“Isabel Muñoz’s work on Japan has never been shown in France,” Chemali says. “She’s an artist who exhausts her subject and was interested in photographing the yakuzas who are people on the margin of society.”
Muñoz also photographed Japanese women practicing shibari, or bondage, against a black curtain in a studio. For submissive women, the constriction of their bodies being tied in ropes, with their own complicity, by a master, brings a cerebral and physical form of stimulation, a kind of pleasure and pain. An anguished woman stares frontally at the camera, a tear rolling down her cheek, while another image shows a body wrapped in a blue fabric like a bundle – the body itself discernible only by its contours and suspended by red ropes.
Particularly breathtaking and mysterious are the photographs that Muñoz made of Butoh dancers underwater.
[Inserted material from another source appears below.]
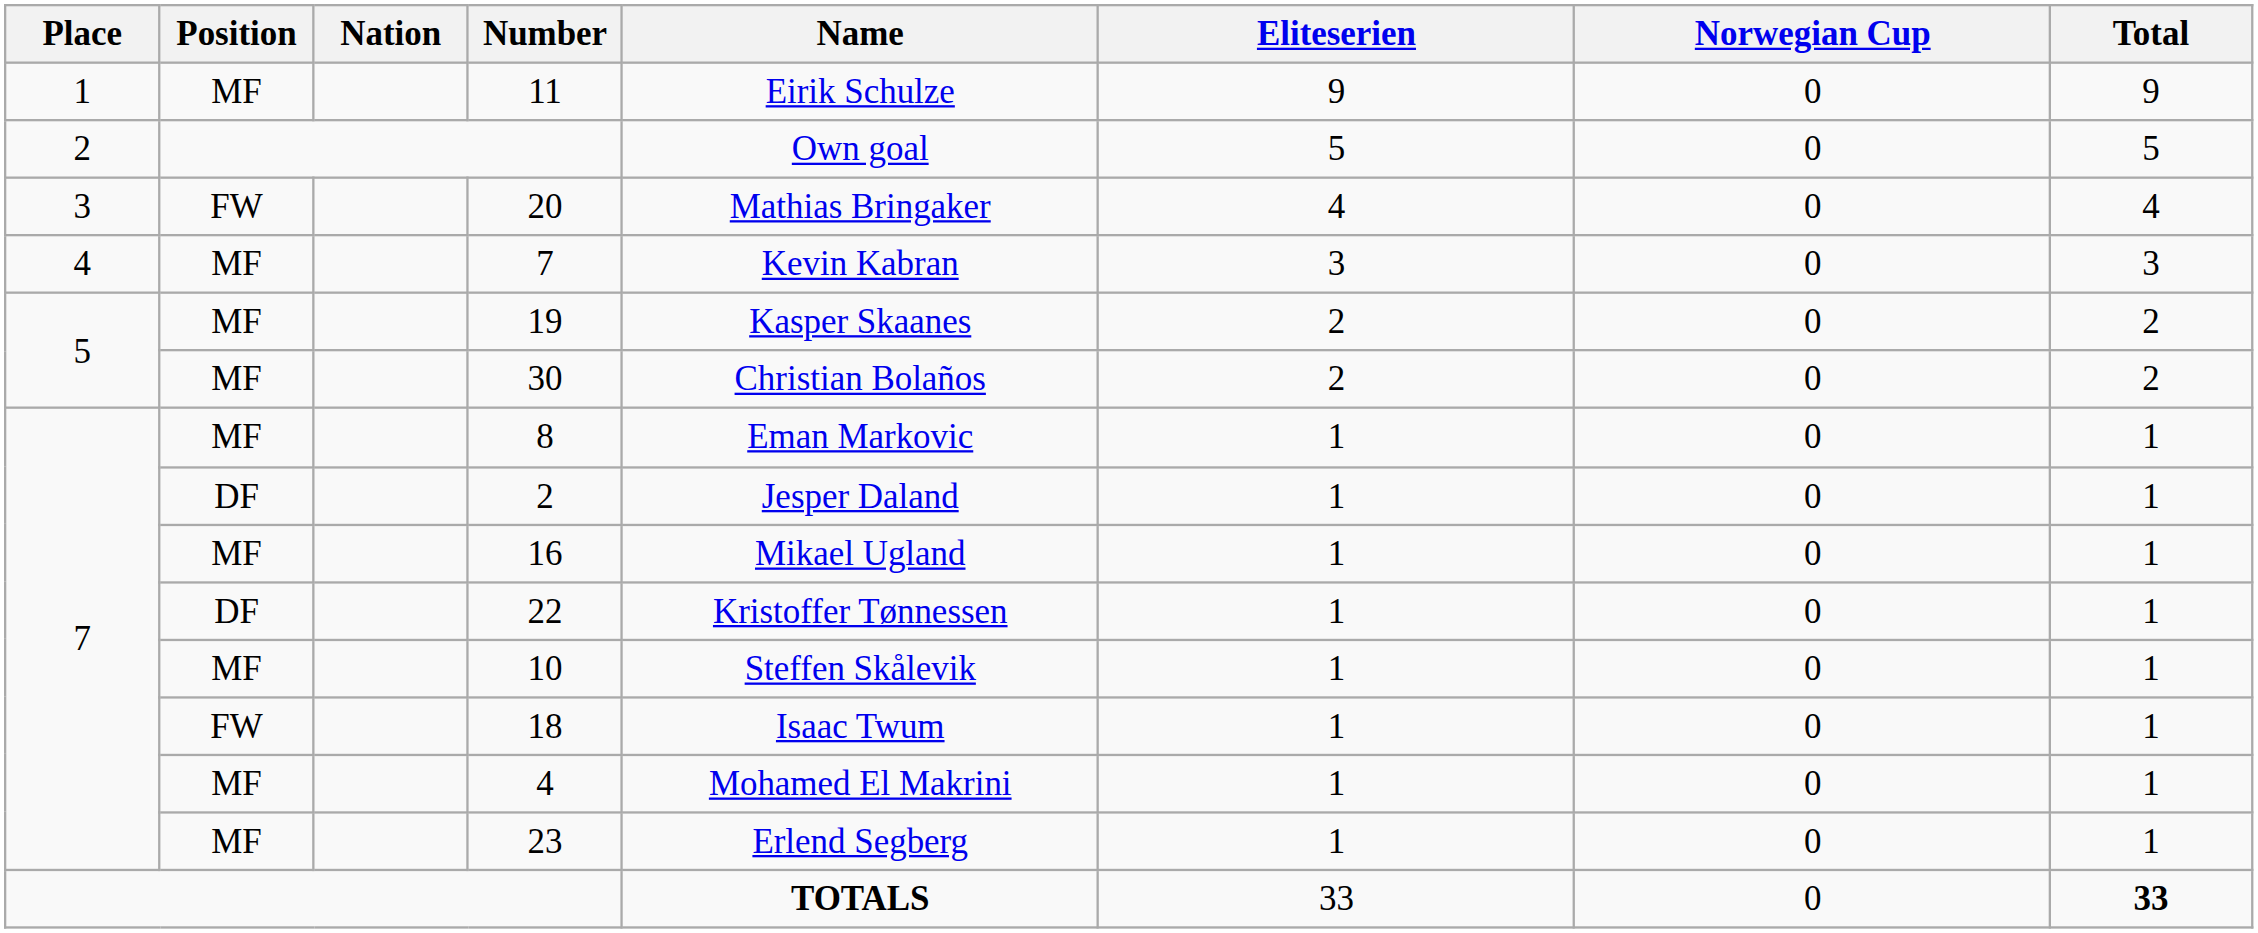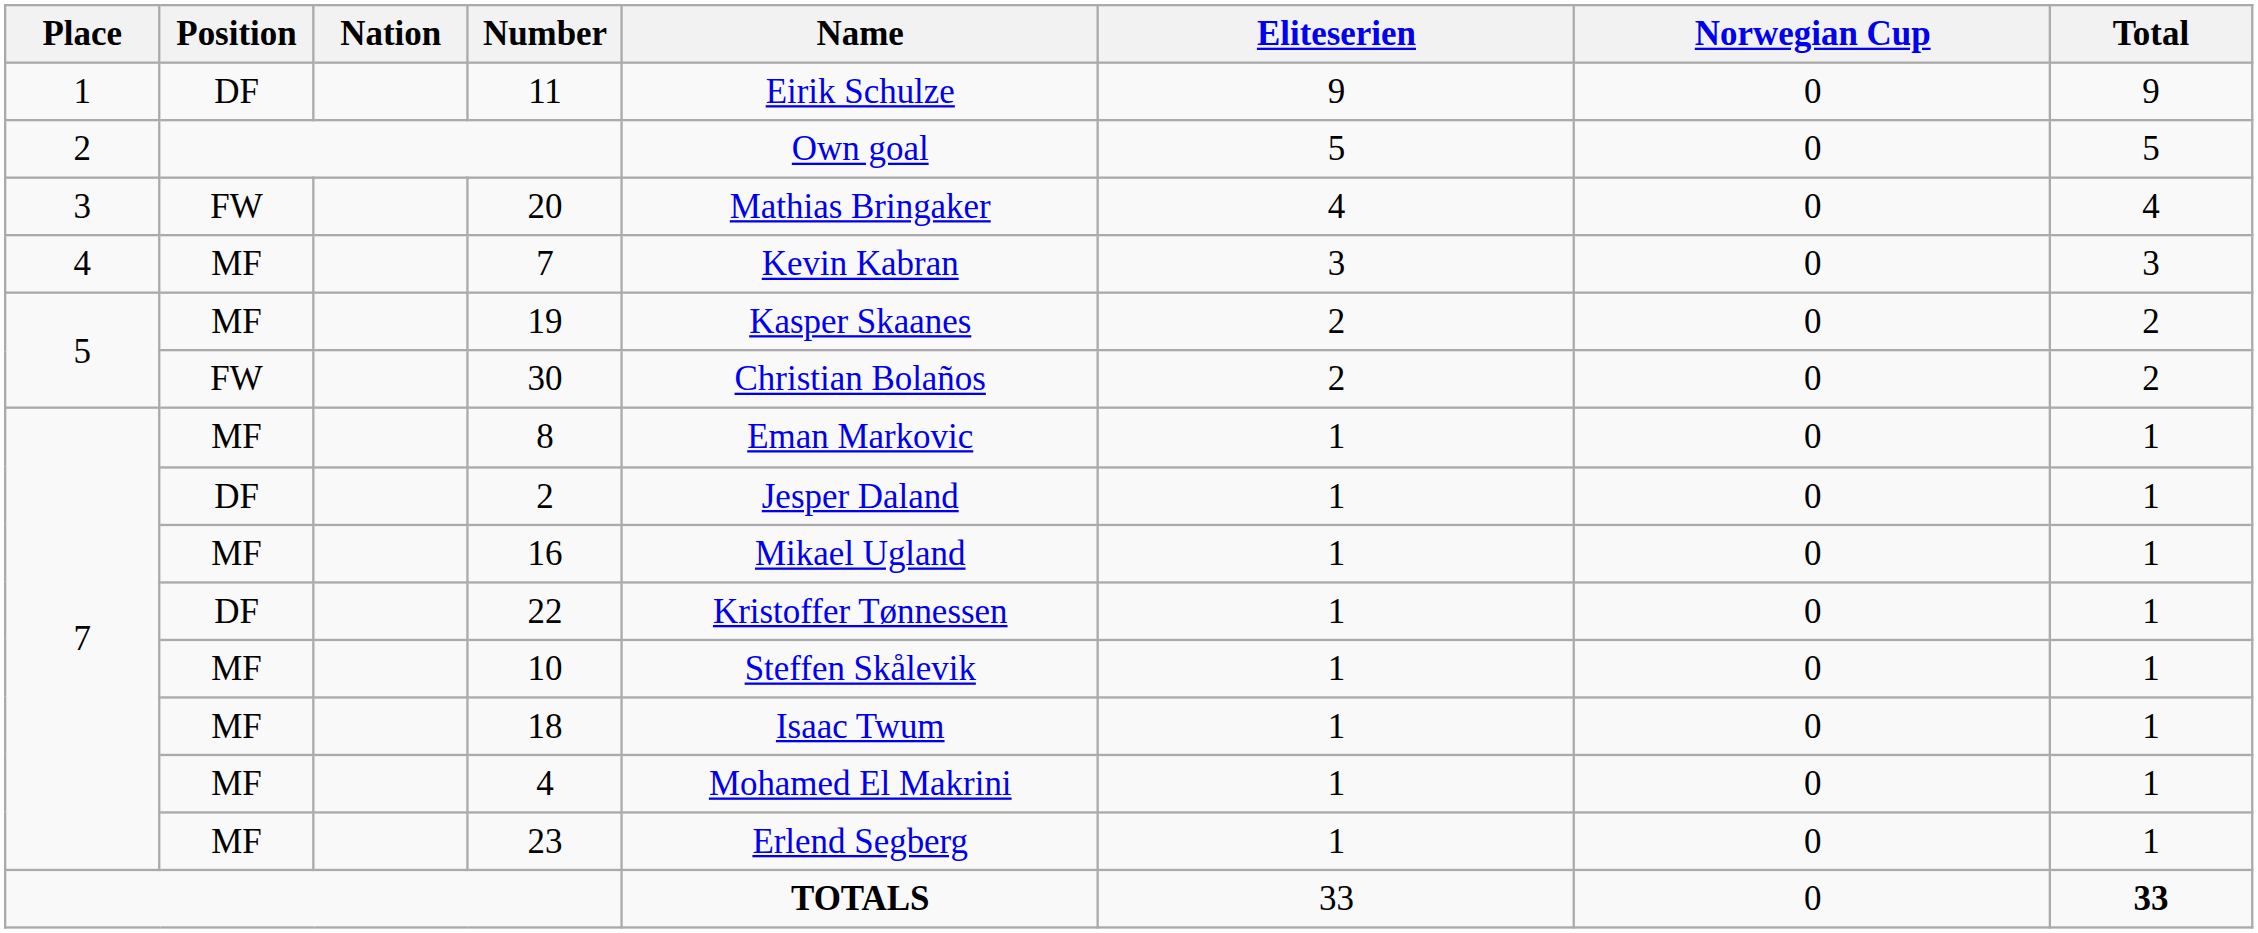11 | Position: MF -> DF
30 | Position: MF -> FW
18 | Position: FW -> MF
She also filmed performers on stage, capturing how they enter a dreamlike and agitated state, and photographed kabuki theatre – a transgender art form whereby male actors play female roles, disguising themselves through make-up and costumes.
This initial commitment to exhibit women photographers continues in the autumn, when the Centre de Photographie de Mougins will present the work of London-based photographer Natasha Caruana and of the Swedish, Zurich-based photographer Jenny Rova. Both shows will run from 29 October 2021 to 30 January 2022.